Algorithmic Bioinformatics

Felix Heeger

Suffix Tree Based Palindrome Detection

Academic Advisor: Knut Reinert , David Weese
Discipline: Bioinformatics
Degree: Bachelor of Science (B.Sc.)
Degree: Sep 28, 2009
Start: Aug 04, 2009
Status: finished


Using the suffix array implementation available in SeqAn, the goal is to design, develop and experimentally verify an algorithm in SeqAn that finds all maximal complemented RNA palindromes of significant length in a given RNA sequence.
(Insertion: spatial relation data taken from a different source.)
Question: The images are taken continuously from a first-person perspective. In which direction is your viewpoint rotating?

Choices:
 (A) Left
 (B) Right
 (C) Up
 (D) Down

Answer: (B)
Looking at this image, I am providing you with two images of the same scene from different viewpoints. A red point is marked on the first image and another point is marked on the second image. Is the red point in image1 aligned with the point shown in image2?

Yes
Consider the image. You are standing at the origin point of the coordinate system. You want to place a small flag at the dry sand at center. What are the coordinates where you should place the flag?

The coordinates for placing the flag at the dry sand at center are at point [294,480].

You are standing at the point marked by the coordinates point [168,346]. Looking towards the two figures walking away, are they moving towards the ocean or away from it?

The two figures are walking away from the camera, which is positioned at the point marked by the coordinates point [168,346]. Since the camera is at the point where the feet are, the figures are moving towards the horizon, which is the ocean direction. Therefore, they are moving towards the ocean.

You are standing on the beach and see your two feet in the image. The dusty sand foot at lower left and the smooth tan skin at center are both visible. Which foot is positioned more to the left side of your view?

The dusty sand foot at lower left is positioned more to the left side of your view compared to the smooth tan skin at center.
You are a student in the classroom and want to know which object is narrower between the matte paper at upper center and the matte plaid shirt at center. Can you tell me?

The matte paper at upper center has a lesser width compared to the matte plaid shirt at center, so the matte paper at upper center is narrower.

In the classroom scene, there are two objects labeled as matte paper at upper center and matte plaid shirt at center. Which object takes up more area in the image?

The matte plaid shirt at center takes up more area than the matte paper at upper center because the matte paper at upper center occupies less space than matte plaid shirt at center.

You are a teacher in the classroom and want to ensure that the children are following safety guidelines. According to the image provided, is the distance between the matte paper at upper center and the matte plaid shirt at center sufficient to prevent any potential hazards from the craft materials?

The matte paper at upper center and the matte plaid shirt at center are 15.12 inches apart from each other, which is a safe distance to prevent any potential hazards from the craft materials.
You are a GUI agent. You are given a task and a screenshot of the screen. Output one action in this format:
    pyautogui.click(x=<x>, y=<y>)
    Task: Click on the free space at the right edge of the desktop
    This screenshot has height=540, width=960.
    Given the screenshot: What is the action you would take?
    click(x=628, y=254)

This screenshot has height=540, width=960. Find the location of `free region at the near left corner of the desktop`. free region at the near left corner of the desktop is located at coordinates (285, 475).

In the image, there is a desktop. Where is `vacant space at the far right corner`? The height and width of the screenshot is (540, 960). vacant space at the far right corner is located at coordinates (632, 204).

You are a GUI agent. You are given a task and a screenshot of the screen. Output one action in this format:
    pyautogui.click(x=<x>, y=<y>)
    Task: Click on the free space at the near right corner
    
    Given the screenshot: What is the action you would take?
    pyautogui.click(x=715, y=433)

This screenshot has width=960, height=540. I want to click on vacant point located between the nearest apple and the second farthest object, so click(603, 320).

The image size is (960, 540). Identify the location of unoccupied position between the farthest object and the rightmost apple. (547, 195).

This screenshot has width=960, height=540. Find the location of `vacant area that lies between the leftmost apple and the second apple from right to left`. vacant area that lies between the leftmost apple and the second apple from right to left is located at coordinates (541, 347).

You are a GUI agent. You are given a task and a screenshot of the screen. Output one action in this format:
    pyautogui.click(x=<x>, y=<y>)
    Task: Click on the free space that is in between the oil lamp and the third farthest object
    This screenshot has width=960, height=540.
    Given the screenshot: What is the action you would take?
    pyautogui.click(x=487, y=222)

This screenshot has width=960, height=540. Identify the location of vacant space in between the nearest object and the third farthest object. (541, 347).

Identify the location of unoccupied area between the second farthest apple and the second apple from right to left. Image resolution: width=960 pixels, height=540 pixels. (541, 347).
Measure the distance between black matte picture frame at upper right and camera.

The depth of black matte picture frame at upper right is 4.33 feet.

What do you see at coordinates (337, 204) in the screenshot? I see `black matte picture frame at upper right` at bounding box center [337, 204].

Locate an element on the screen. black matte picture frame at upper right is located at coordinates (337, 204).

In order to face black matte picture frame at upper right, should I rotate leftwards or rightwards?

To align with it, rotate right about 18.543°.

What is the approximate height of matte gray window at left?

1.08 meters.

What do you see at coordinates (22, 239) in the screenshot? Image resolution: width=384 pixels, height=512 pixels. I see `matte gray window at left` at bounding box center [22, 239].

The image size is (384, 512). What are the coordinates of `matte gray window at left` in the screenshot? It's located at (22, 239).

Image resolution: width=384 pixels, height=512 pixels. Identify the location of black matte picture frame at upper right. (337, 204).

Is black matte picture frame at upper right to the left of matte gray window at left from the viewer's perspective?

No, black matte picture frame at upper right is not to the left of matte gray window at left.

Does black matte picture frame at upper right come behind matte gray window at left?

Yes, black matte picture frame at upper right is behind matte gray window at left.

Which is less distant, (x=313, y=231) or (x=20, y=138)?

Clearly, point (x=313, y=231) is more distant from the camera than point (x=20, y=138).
An example of a maximal complemented RNA palindrome in the sequence CCAUUAGCUAAUU is, for instance, AUUAGCUAAU. As you can see the reverse complement of the second part CUAAU is AUUAG, which matches the first part of the sequence. Hence, the substring AUUAGCUAAU is a complemented RNA palindrome. It is maximal because it cannot be extended to the left and right. The complemented RNA palindromes of interest are those that are actually not adjacent to each other. When the two halves are not adjacent, we call the palindrome a separated palindrome. An example would be AUUAG***CUAAU with * being any character from the RNA alphabet. Such structures occur frequently in RNA sequences because they form the well-know stem and hairpin structure. The goal of this thesis is to identify maximal non-separated and maximal separated palindromes up to a gap length k between the two halves of the palindrome. That is, k is number of *'s in the above example.



[1] D. Gusfield, Algorithms on strings, trees, and sequences. (1997), chapter 9, page 196-199.